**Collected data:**
— BEGIN —

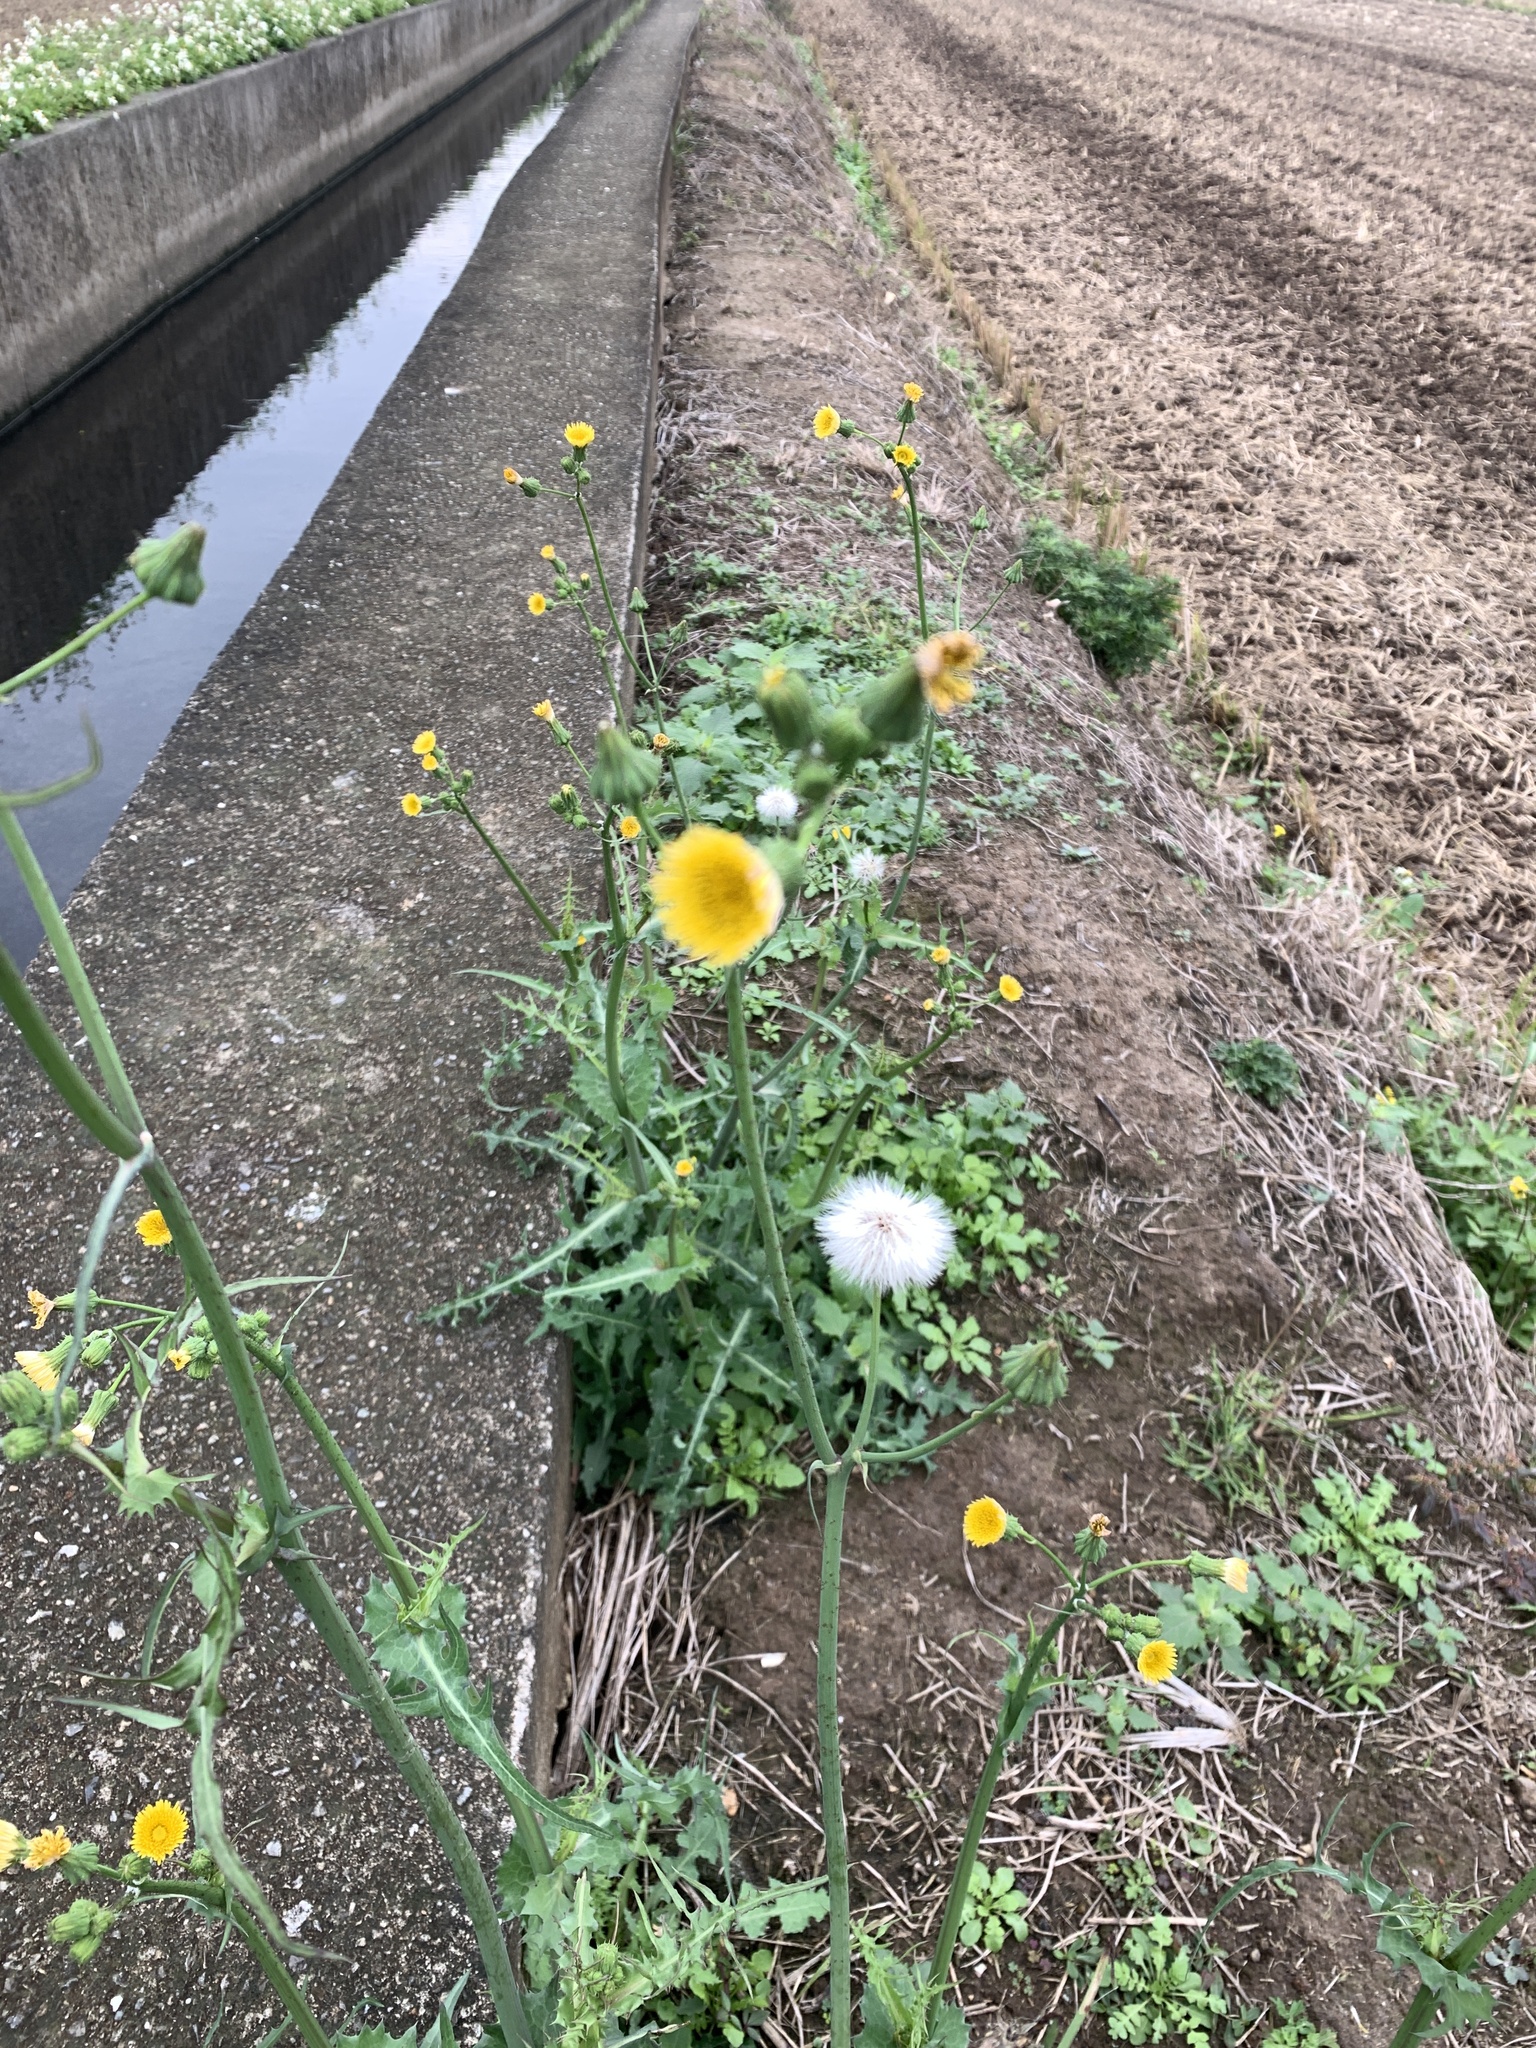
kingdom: Plantae
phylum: Tracheophyta
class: Magnoliopsida
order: Asterales
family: Asteraceae
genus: Sonchus
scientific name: Sonchus oleraceus
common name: Common sowthistle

— END —

Reproduce every line of the listing above word for word, leaving out the pictures.

**Task output:**
kingdom: Plantae
phylum: Tracheophyta
class: Magnoliopsida
order: Asterales
family: Asteraceae
genus: Sonchus
scientific name: Sonchus oleraceus
common name: Common sowthistle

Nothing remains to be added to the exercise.